Recently, a simple operator thwarted a cyber attack targeting drinking water in a small town in Florida. The hacker intended to poison the network water! This incident provides further proof of the vulnerability of certain vital infrastructures for the population.
Oldsmar is a small town of about 15,000 people in Pinellas County, Florida (USA). As an article in the New York Times explains of February 8, 2021, this locality recently suffered a major cyber attack. A hacker tried to poison the drinking water circuit from the city. Fortunately, a water treatment plant operator avoided the disaster scenario in extremis. The person concerned noticed in time that someone was remotely manipulating the control panel of the installations.

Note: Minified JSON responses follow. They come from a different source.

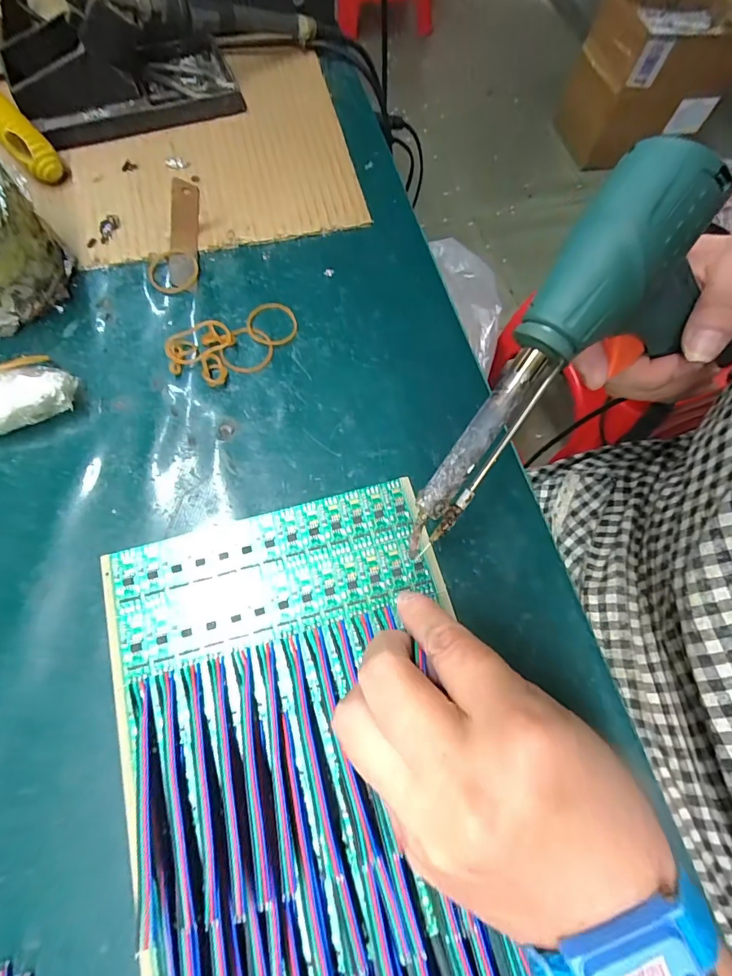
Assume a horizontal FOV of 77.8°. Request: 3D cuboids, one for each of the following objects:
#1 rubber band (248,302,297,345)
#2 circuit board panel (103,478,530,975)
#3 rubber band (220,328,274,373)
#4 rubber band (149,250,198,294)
[{"bbox_3d":[-0.059,-0.104,0.285,0.031,0.004,0.033,-6,71,-5],"label":"rubber band"},{"bbox_3d":[-0.019,0.145,0.193,0.158,0.014,0.284,-14,69,-7],"label":"circuit board panel"},{"bbox_3d":[-0.072,-0.085,0.277,0.029,0.005,0.031,1,71,-2],"label":"rubber band"},{"bbox_3d":[-0.125,-0.142,0.293,0.031,0.004,0.033,1,71,-2],"label":"rubber band"}]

It only took the hacker five minutes to break into the system. The latter significantly increased the amount of sodium hydroxide (NaOH – caustic soda) in water. You should know that at low doses, this substance helps prevent corrosion of pipes carrying water. On the other hand, a high dose is synonymous with poison for the body , which can cause burns to the skin and serious damage to the eyes.

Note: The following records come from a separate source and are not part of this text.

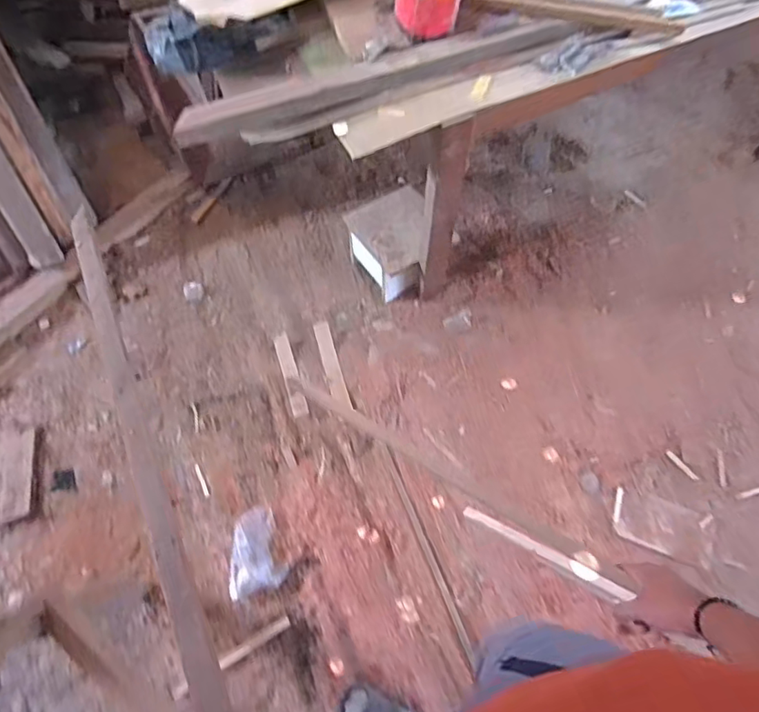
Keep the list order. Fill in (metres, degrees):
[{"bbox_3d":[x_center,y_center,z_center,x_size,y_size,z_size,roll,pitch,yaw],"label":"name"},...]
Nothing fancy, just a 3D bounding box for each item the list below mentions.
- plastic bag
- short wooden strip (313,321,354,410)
[{"bbox_3d":[-0.345,0.530,1.478,0.150,0.048,0.207,-18,64,-9],"label":"plastic bag"},{"bbox_3d":[-0.156,0.028,1.779,0.053,0.024,0.312,-15,64,-8],"label":"short wooden strip"}]

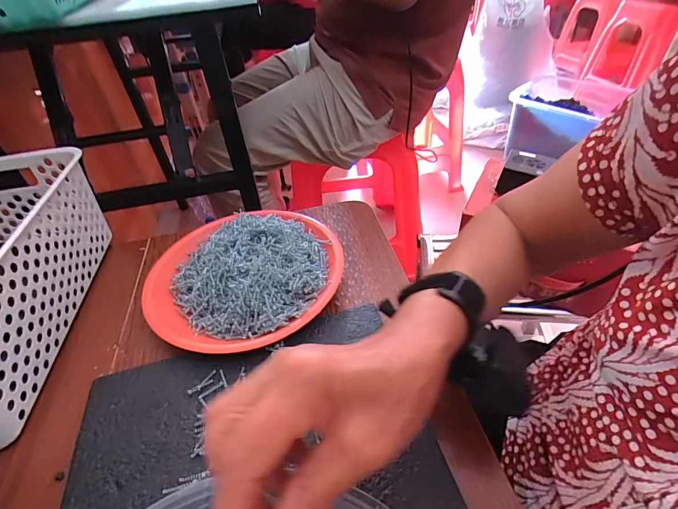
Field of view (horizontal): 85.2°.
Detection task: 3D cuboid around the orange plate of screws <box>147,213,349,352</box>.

Republican Florida Senator Marco Rubio said the incident was a matter of national security. The person concerned also confirmed the call for reinforcement from the FBI to conduct the investigation alongside the local authorities. Adam Palmer, working for cybersecurity firm Tenable, said the attempt illustrates the nightmare of the entire cybersecurity community. According to him, this demonstrates the potential impact on health individuals.

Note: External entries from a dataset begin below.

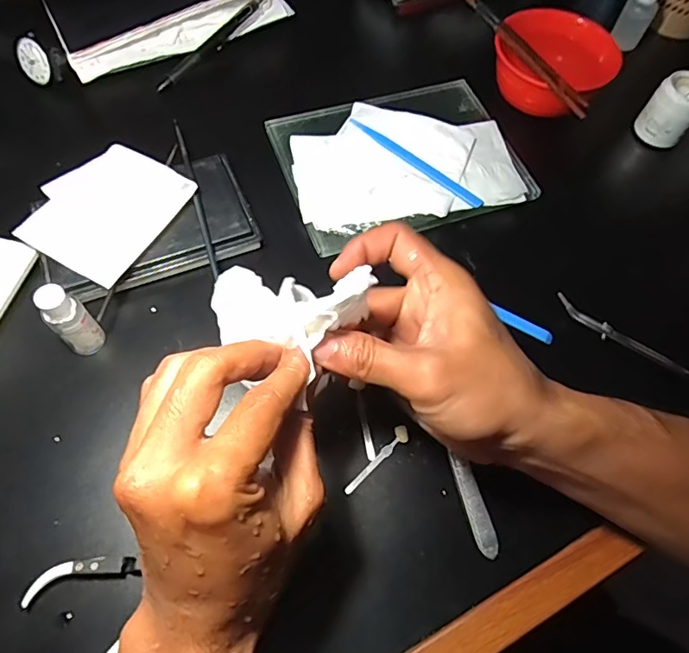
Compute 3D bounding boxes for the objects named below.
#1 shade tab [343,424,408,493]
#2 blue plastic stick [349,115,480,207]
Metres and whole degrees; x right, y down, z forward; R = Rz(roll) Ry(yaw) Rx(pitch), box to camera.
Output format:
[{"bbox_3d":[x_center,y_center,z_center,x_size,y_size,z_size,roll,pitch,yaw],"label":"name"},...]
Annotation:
[{"bbox_3d":[0.021,0.086,0.319,0.055,0.004,0.010,-40,73,-21],"label":"shade tab"},{"bbox_3d":[0.059,-0.140,0.419,0.134,0.004,0.012,38,66,13],"label":"blue plastic stick"}]

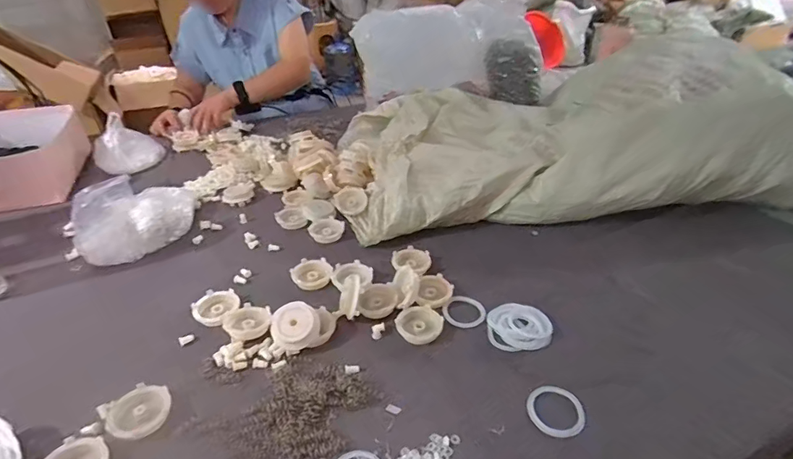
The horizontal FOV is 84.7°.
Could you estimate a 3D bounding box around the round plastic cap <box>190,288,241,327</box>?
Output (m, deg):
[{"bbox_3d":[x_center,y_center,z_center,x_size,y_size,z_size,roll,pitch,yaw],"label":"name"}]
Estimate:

You should know that this kind of weakness is not new. In 2016, hackers hacked into a water treatment company, namely Kemuri Water Company (KWC). It was actually a network diagnostic performed by cybersecurity company Verizon Wireless. However, hackers managed to modify the amount of chemical additives added to recirculated potable water.
Remember that the cybernetic risks that can affect the safety of populations also concern the electrical network. At the beginning of 2020, the authorities mentioned an ongoing hack whose goal was to obtain the passwords of companies managing the United States electricity network. Hackers – probably Iranian – could have caused blackouts, the consequences of which could have been dramatic.